机器学习:SVM作业编程实现(一)

SVM作业编程实现(一)

本次作业是实现SVM学习方法中序列最优化算法(SMO),其中my_svm.m和my_svmtrain.m与此次作业相关的两个文件。
my_svm.m

%Load the sample data, which includes Fisher's iris data of 5 measurements on a sample of 150 irises.
load fisheriris

%Create data, a two-column matrix containing sepal length and sepal width measurements for 150 irises.
data = [meas(:,1), meas(:,2)];

% From the species vector, create a new column vector, groups, to classify data into two groups: Setosa and non-Setosa.
groups = ismember(species,'setosa');

%Randomly select training and test sets.
[train, test] = crossvalind('holdOut',groups);
cp = classperf(groups);

%Train an SVM classifier using a linear kernel function and plot the grouped data.
svmStruct = my_svmtrain(data(train,:),groups(train),'showplot',true,'METHOD','SMO');

% Add a title to the plot
title(sprintf('Kernel Function: %s',...

_题目 1_.
把上方讲SVM作业编程实现的正文从头到尾原样重抄一遍。

_记录数据_.
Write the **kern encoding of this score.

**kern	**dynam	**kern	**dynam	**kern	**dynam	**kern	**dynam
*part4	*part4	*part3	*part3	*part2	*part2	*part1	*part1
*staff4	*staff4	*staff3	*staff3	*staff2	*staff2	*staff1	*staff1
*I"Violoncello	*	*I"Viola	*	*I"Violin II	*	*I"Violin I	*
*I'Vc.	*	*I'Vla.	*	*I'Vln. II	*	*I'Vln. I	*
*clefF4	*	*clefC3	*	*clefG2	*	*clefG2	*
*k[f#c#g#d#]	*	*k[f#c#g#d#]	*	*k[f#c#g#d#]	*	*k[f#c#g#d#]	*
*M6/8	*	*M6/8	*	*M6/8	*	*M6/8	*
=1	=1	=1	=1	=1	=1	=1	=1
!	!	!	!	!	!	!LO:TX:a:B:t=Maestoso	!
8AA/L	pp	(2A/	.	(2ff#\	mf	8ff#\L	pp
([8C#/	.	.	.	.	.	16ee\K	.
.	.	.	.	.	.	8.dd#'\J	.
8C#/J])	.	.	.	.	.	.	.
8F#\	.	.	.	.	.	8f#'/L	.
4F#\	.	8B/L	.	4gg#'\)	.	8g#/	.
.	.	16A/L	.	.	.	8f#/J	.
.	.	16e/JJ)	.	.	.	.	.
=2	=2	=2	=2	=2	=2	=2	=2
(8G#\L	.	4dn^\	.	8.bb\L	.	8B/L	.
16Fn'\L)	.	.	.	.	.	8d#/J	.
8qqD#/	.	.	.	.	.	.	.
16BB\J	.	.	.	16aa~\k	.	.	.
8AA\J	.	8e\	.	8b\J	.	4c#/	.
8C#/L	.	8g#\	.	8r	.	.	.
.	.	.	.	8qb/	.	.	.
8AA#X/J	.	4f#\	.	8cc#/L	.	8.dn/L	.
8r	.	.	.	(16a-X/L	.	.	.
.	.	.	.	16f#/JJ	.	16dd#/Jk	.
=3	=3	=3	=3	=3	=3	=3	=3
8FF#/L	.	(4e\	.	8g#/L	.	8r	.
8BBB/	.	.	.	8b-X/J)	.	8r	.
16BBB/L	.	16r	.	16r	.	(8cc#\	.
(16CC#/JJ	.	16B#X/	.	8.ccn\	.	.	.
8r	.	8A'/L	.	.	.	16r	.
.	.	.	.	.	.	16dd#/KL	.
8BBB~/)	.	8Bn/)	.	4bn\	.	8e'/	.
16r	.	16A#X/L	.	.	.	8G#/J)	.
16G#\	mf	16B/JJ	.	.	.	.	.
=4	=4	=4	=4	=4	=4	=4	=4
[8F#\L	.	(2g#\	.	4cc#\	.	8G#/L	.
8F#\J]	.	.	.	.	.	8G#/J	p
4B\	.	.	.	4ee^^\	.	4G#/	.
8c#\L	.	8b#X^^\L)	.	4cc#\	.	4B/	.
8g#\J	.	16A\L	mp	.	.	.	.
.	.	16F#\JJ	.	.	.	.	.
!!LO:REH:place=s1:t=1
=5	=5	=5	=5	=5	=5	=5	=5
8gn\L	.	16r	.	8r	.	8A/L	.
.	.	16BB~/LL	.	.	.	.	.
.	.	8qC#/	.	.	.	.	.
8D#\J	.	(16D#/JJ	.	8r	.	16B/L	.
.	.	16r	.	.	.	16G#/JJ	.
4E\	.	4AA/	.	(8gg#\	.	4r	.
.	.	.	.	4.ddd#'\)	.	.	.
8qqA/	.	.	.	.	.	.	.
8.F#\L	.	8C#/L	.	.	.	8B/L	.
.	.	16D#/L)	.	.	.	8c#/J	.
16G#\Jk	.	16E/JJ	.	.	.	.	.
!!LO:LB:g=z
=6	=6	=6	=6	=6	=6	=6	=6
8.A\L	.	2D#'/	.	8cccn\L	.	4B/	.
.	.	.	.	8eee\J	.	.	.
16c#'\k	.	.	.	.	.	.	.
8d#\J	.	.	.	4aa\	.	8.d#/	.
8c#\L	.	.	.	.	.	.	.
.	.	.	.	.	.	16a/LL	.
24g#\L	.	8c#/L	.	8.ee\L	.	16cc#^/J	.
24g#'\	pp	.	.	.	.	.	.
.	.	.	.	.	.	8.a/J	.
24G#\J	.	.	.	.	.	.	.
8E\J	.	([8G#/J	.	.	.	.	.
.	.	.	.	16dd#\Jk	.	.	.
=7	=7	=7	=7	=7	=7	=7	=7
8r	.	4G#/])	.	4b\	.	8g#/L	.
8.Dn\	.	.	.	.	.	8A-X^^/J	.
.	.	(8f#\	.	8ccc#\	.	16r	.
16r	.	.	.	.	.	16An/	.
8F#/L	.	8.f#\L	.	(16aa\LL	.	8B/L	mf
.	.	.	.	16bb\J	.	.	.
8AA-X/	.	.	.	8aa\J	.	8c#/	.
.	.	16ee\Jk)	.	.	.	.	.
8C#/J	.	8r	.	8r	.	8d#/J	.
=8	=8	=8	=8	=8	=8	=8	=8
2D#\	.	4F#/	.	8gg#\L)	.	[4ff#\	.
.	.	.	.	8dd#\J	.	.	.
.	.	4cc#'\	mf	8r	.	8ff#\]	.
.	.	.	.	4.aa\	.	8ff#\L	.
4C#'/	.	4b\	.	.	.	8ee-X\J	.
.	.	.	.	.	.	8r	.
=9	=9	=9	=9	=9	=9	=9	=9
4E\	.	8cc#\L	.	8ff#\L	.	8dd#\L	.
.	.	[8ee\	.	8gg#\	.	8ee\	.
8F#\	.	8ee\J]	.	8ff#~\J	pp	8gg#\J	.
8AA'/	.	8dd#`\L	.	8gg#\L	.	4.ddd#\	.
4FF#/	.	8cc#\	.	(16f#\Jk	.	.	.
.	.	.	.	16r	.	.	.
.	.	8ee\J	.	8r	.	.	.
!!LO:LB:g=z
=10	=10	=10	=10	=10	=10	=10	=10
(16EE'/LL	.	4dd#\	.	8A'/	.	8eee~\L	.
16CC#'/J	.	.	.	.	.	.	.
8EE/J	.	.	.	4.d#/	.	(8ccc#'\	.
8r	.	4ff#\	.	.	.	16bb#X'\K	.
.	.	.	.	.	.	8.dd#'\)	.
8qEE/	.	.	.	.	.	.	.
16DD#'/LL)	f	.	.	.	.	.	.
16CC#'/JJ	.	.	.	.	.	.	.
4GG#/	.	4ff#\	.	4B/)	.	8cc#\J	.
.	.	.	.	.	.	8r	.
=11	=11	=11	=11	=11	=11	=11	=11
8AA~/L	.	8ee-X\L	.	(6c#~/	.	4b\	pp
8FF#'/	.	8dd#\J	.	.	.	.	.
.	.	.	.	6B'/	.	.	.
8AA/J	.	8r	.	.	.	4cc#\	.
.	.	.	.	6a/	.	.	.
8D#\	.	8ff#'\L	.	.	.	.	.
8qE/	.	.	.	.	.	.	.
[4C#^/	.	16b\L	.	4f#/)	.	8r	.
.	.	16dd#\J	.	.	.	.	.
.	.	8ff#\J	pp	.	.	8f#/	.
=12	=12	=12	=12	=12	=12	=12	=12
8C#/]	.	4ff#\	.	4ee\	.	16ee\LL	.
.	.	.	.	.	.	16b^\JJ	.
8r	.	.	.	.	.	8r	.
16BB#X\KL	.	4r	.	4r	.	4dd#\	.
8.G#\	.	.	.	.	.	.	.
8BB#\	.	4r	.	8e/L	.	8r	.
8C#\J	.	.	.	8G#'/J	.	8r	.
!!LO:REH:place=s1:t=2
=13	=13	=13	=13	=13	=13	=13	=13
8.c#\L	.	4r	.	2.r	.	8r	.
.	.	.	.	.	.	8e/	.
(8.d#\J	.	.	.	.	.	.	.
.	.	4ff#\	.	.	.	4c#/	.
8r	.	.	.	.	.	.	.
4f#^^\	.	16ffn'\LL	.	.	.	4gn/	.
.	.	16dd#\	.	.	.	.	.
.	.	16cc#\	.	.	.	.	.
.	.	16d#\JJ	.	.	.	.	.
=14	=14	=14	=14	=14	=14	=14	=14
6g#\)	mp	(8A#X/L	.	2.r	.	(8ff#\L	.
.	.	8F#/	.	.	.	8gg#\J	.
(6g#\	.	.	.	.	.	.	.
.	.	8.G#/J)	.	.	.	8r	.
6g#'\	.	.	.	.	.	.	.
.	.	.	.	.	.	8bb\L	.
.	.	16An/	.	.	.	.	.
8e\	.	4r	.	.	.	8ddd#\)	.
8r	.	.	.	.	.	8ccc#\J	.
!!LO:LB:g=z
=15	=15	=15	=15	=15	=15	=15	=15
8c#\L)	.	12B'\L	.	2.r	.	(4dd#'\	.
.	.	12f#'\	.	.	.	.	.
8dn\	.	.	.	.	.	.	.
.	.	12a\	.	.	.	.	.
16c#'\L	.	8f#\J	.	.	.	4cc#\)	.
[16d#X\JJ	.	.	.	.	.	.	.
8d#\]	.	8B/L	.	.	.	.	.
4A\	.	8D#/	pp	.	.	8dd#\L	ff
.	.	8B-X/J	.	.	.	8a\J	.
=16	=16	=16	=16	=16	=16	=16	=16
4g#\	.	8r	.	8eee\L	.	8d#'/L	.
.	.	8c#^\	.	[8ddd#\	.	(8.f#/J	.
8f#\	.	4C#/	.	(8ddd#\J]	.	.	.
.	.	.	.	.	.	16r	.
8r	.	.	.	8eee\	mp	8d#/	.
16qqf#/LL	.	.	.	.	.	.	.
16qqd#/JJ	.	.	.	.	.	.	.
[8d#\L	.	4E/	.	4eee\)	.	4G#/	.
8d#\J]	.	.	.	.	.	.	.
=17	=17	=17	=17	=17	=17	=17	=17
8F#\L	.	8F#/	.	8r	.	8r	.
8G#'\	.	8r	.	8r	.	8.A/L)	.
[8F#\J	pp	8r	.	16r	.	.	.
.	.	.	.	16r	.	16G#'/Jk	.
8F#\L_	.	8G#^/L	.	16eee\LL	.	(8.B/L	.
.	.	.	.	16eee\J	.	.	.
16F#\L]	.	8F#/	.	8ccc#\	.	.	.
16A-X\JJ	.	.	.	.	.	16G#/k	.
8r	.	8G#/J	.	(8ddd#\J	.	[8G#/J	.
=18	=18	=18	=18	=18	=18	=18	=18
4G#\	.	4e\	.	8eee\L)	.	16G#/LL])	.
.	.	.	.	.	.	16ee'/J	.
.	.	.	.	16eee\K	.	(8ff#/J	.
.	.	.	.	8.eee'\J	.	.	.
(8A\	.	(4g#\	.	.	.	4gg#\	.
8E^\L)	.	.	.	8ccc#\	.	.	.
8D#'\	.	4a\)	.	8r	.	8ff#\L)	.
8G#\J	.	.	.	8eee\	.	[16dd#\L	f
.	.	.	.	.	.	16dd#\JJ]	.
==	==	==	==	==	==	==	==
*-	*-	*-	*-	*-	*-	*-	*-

_题目 2_.
上面的记录里有几行含有字符串“kern”？区分大小写，只给出行数。

_答案 1_.
机器学习:SVM作业编程实现(一)

SVM作业编程实现(一)

本次作业是实现SVM学习方法中序列最优化算法(SMO),其中my_svm.m和my_svmtrain.m与此次作业相关的两个文件。
my_svm.m

%Load the sample data, which includes Fisher's iris data of 5 measurements on a sample of 150 irises.
load fisheriris

%Create data, a two-column matrix containing sepal length and sepal width measurements for 150 irises.
data = [meas(:,1), meas(:,2)];

% From the species vector, create a new column vector, groups, to classify data into two groups: Setosa and non-Setosa.
groups = ismember(species,'setosa');

%Randomly select training and test sets.
[train, test] = crossvalind('holdOut',groups);
cp = classperf(groups);

%Train an SVM classifier using a linear kernel function and plot the grouped data.
svmStruct = my_svmtrain(data(train,:),groups(train),'showplot',true,'METHOD','SMO');

% Add a title to the plot
title(sprintf('Kernel Function: %s',...

_答案 2_.
2